Current students

Eline Bakker (TU Delft) – Design and Evaluation of a Visual Interface for an En-Route Air Traffic Control Merging Task

In the past decades, the air traffic growth has resulted in increasingly complex situations involving more aircraft simultaneously. In order to guarantee safety is maintained within the increasingly crowded airspace, new solutions are expected. In collaboration with the LVNL, an Inbound Traffic Support System interface was developed. The goal of the interface is to visualize the possible solutions of an area controller’s task of merging aircraft towards a restricted waypoint in the current work domain, such that the impact of decisions made can be foreseen.  By showing the affordances of the work domain, the display keeps the air traffic controller as the active decision maker rather than issuing advisories.


Matthijs Ottenhoff (TU Delft) – Wind and Trajectory Uncertainty in a 4D Trajectory Management Interface

With air traffic numbers increasing, a shift in the Air Traffic Management system towards 4D flight plans, where an aircraft trajectory is pre-planned in both time and space, is foreseen. When these pre-planned trajectories are subsequently executed, unforeseen airspace perturbations, such as weather, sequencing and changing airspace constraints, will inevitably require small changes in the trajectories to be made by the air traffic controller. This perturbation management control task will consist of ensuring a safe airspace while adhering to the strict time constraints imposed by the 4D flight plan. In collaboration with LVNL, a decision support interface was designed and evaluated with the aim of visualizing possible conflict resolutions in the 4D domain. A special focus was put on the integration of wind and trajectory uncertainty information into the interface.


Christophe Vakaet (TU Delft) – development of a Dynamic Taxi-time system

Ground control uses the Departure Sequence Planner (DSP) to optimally plan departures within the operational constraints. The DSP uses an estimated Variable Taxi Time (VTT) to calculate an aircraft’s Target Take-Off Time (TTOT). If the VTT is underestimated flights will not make the determined TTOT, while an overestimation requires the air traffic controller to tactically hold an aircraft. These consequences result in delays, capacity losses, additional workload, and uncertainty.
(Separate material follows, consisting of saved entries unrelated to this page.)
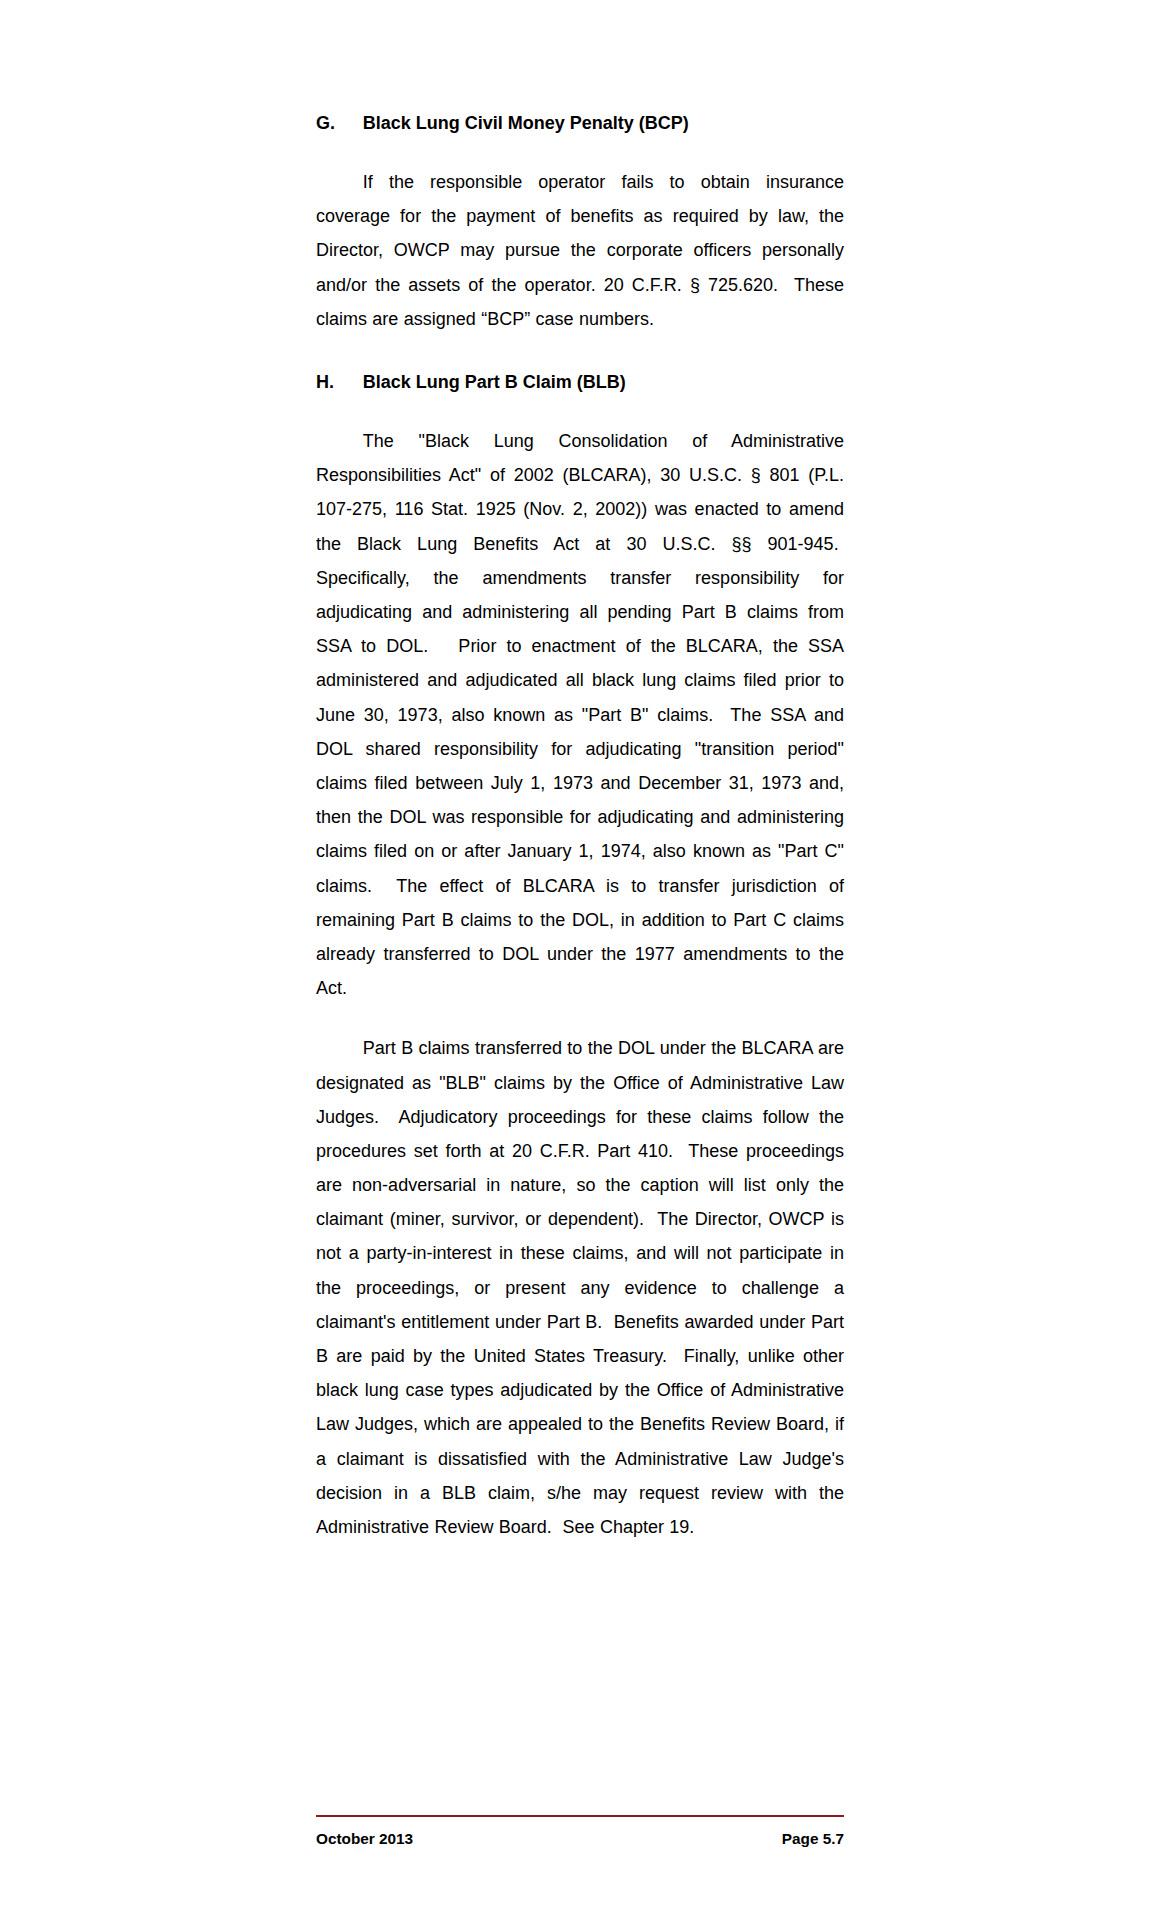G. Black Lung Civil Money Penalty (BCP)
If the responsible operator fails to obtain insurance coverage for the payment of benefits as required by law, the Director, OWCP may pursue the corporate officers personally and/or the assets of the operator. 20 C.F.R. § 725.620. These claims are assigned “BCP” case numbers.
H. Black Lung Part B Claim (BLB)
The "Black Lung Consolidation of Administrative Responsibilities Act" of 2002 (BLCARA), 30 U.S.C. § 801 (P.L. 107-275, 116 Stat. 1925 (Nov. 2, 2002)) was enacted to amend the Black Lung Benefits Act at 30 U.S.C. §§ 901-945. Specifically, the amendments transfer responsibility for adjudicating and administering all pending Part B claims from SSA to DOL. Prior to enactment of the BLCARA, the SSA administered and adjudicated all black lung claims filed prior to June 30, 1973, also known as "Part B" claims. The SSA and DOL shared responsibility for adjudicating "transition period" claims filed between July 1, 1973 and December 31, 1973 and, then the DOL was responsible for adjudicating and administering claims filed on or after January 1, 1974, also known as "Part C" claims. The effect of BLCARA is to transfer jurisdiction of remaining Part B claims to the DOL, in addition to Part C claims already transferred to DOL under the 1977 amendments to the Act.
Part B claims transferred to the DOL under the BLCARA are designated as "BLB" claims by the Office of Administrative Law Judges. Adjudicatory proceedings for these claims follow the procedures set forth at 20 C.F.R. Part 410. These proceedings are non-adversarial in nature, so the caption will list only the claimant (miner, survivor, or dependent). The Director, OWCP is not a party-in-interest in these claims, and will not participate in the proceedings, or present any evidence to challenge a claimant's entitlement under Part B. Benefits awarded under Part B are paid by the United States Treasury. Finally, unlike other black lung case types adjudicated by the Office of Administrative Law Judges, which are appealed to the Benefits Review Board, if a claimant is dissatisfied with the Administrative Law Judge's decision in a BLB claim, s/he may request review with the Administrative Review Board. See Chapter 19.
October 2013 Page 5.7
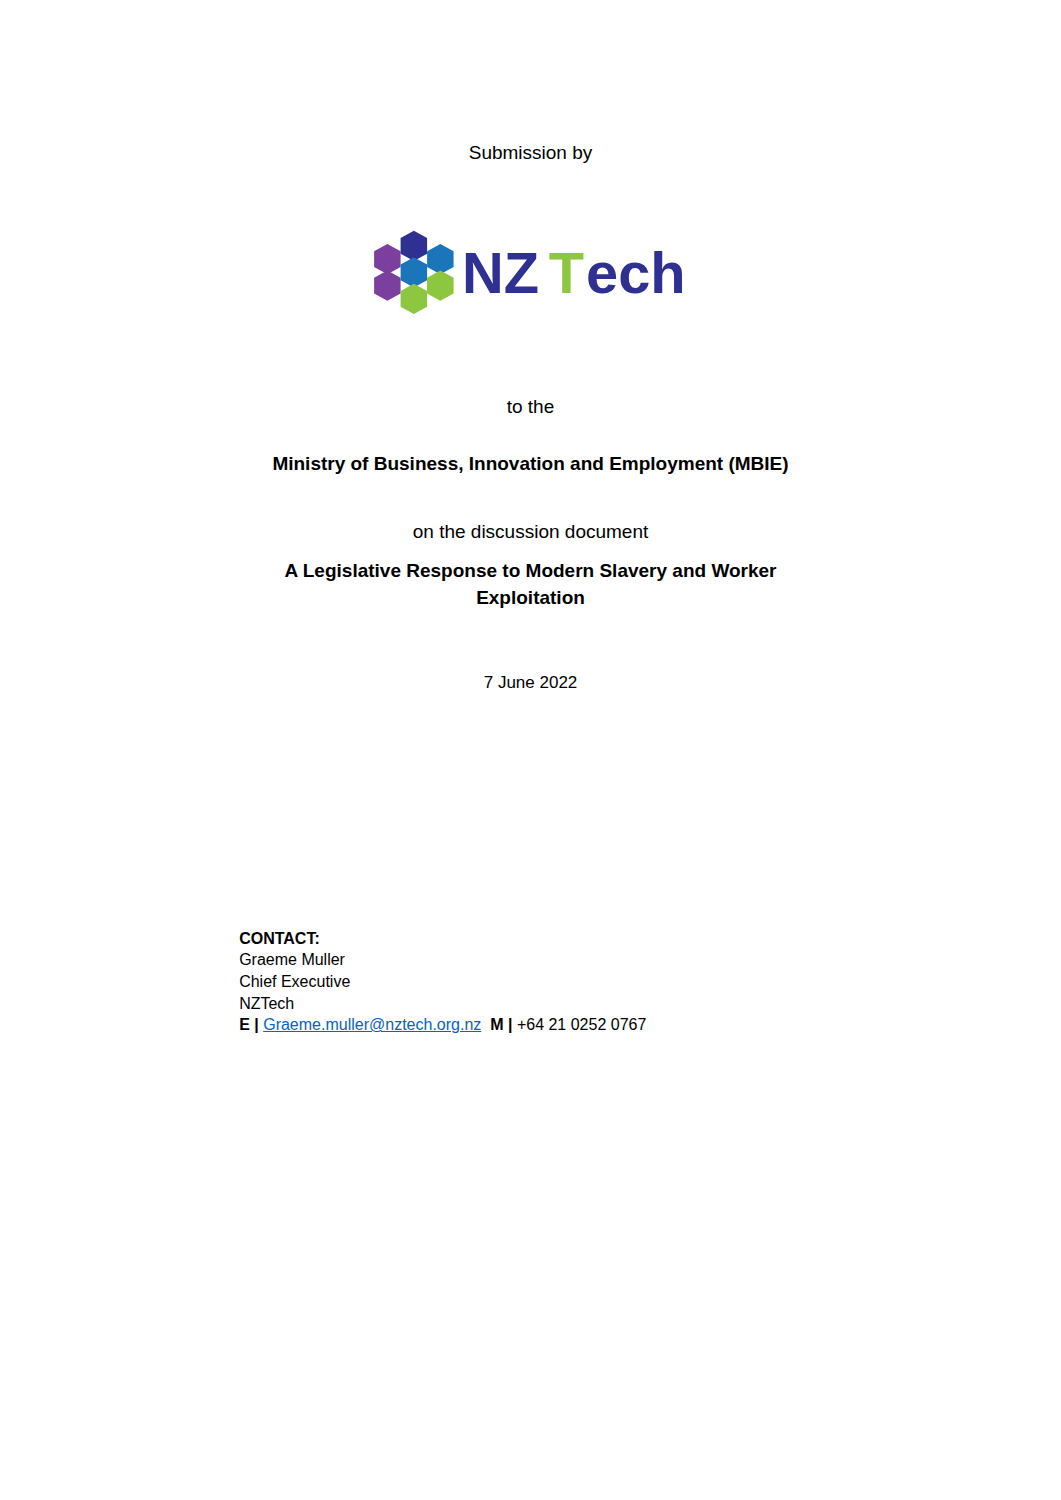Submission by
NZ T ech
to the
Ministry of Business, Innovation and Employment (MBIE)
on the discussion document
A Legislative Response to Modern Slavery and Worker Exploitation
7 June 2022
CONTACT:
Graeme Muller
Chief Executive
NZTech
E | Graeme.muller@nztech.org.nz M | +64 21 0252 0767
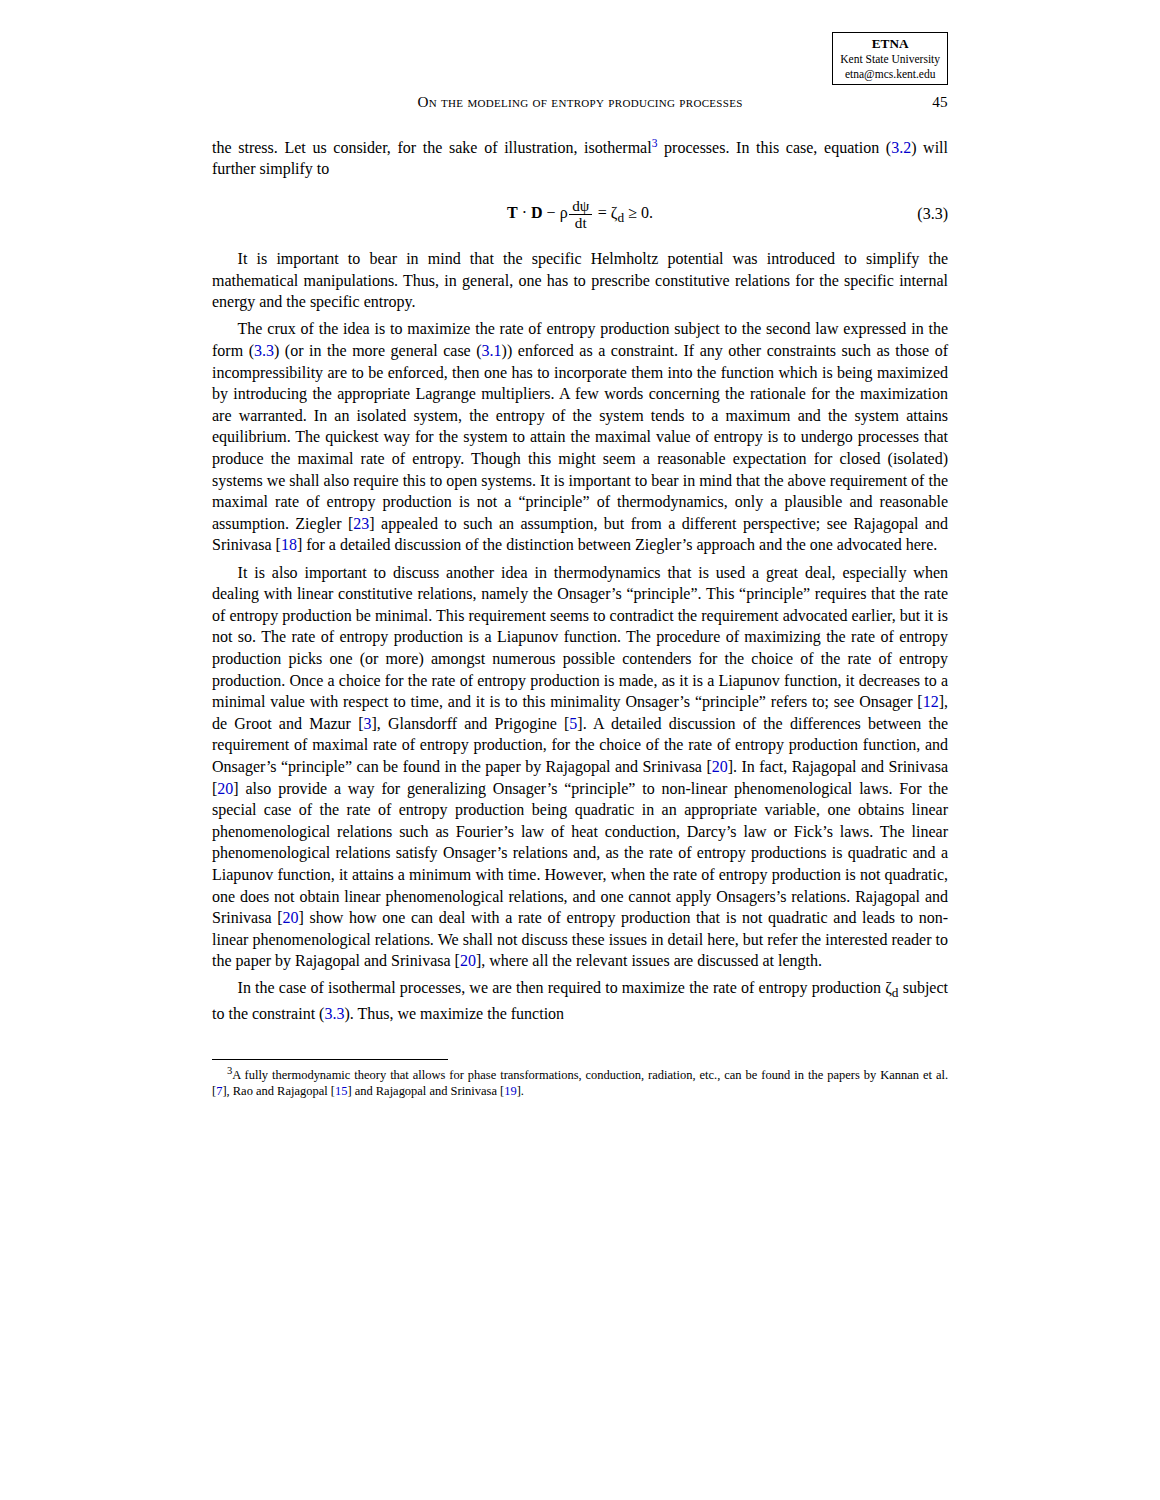ETNA
Kent State University
etna@mcs.kent.edu
On the modeling of entropy producing processes 45
the stress. Let us consider, for the sake of illustration, isothermal3 processes. In this case, equation (3.2) will further simplify to
T · D − ρdψ dt = ζd ≥ 0. (3.3)
It is important to bear in mind that the specific Helmholtz potential was introduced to simplify the mathematical manipulations. Thus, in general, one has to prescribe constitutive relations for the specific internal energy and the specific entropy.
The crux of the idea is to maximize the rate of entropy production subject to the second law expressed in the form (3.3) (or in the more general case (3.1)) enforced as a constraint. If any other constraints such as those of incompressibility are to be enforced, then one has to incorporate them into the function which is being maximized by introducing the appropriate Lagrange multipliers. A few words concerning the rationale for the maximization are warranted. In an isolated system, the entropy of the system tends to a maximum and the system attains equilibrium. The quickest way for the system to attain the maximal value of entropy is to undergo processes that produce the maximal rate of entropy. Though this might seem a reasonable expectation for closed (isolated) systems we shall also require this to open systems. It is important to bear in mind that the above requirement of the maximal rate of entropy production is not a “principle” of thermodynamics, only a plausible and reasonable assumption. Ziegler [23] appealed to such an assumption, but from a different perspective; see Rajagopal and Srinivasa [18] for a detailed discussion of the distinction between Ziegler’s approach and the one advocated here.
It is also important to discuss another idea in thermodynamics that is used a great deal, especially when dealing with linear constitutive relations, namely the Onsager’s “principle”. This “principle” requires that the rate of entropy production be minimal. This requirement seems to contradict the requirement advocated earlier, but it is not so. The rate of entropy production is a Liapunov function. The procedure of maximizing the rate of entropy production picks one (or more) amongst numerous possible contenders for the choice of the rate of entropy production. Once a choice for the rate of entropy production is made, as it is a Liapunov function, it decreases to a minimal value with respect to time, and it is to this minimality Onsager’s “principle” refers to; see Onsager [12], de Groot and Mazur [3], Glansdorff and Prigogine [5]. A detailed discussion of the differences between the requirement of maximal rate of entropy production, for the choice of the rate of entropy production function, and Onsager’s “principle” can be found in the paper by Rajagopal and Srinivasa [20]. In fact, Rajagopal and Srinivasa [20] also provide a way for generalizing Onsager’s “principle” to non-linear phenomenological laws. For the special case of the rate of entropy production being quadratic in an appropriate variable, one obtains linear phenomenological relations such as Fourier’s law of heat conduction, Darcy’s law or Fick’s laws. The linear phenomenological relations satisfy Onsager’s relations and, as the rate of entropy productions is quadratic and a Liapunov function, it attains a minimum with time. However, when the rate of entropy production is not quadratic, one does not obtain linear phenomenological relations, and one cannot apply Onsagers’s relations. Rajagopal and Srinivasa [20] show how one can deal with a rate of entropy production that is not quadratic and leads to non-linear phenomenological relations. We shall not discuss these issues in detail here, but refer the interested reader to the paper by Rajagopal and Srinivasa [20], where all the relevant issues are discussed at length.
In the case of isothermal processes, we are then required to maximize the rate of entropy production ζd subject to the constraint (3.3). Thus, we maximize the function
3A fully thermodynamic theory that allows for phase transformations, conduction, radiation, etc., can be found in the papers by Kannan et al. [7], Rao and Rajagopal [15] and Rajagopal and Srinivasa [19].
This uncertainty inhibits further operational optimizations. The VTT is currently predicted based on the average taxi times for different gate-runway combinations, wake turbulence categories, deicing procedure, and simplified runway configuration. The goal of this project is to improve VTT predictions by employing machine learning techniques and additional data sources such as traffic density, weather, aircraft type, and more.


Robin Vervaat (TU Delft) –Priority-based flight scheduling in the tactical phase

Years of growth in air travel have meant that, as usage is nearing current capacity, delays are becoming virtually inevitable for air carriers operating in our airspace. Flight delays have a significant impact on airport and airline operations, as well as their cost. As such, tactical planning of the flights has become increasingly important, especially for a hub-operator with many connecting passengers. In collaboration with LVNL, KLM and Amsterdam Airport Schiphol, a novel model is being investigated tasked with the Arrival Sequencing and Scheduling of flights considering (airline) priority criteria. Smarter use is to be made of the available infrastructure in order to increase capacity and decrease delay (costs), however, fairness and equality between stakeholders will still need to be upheld.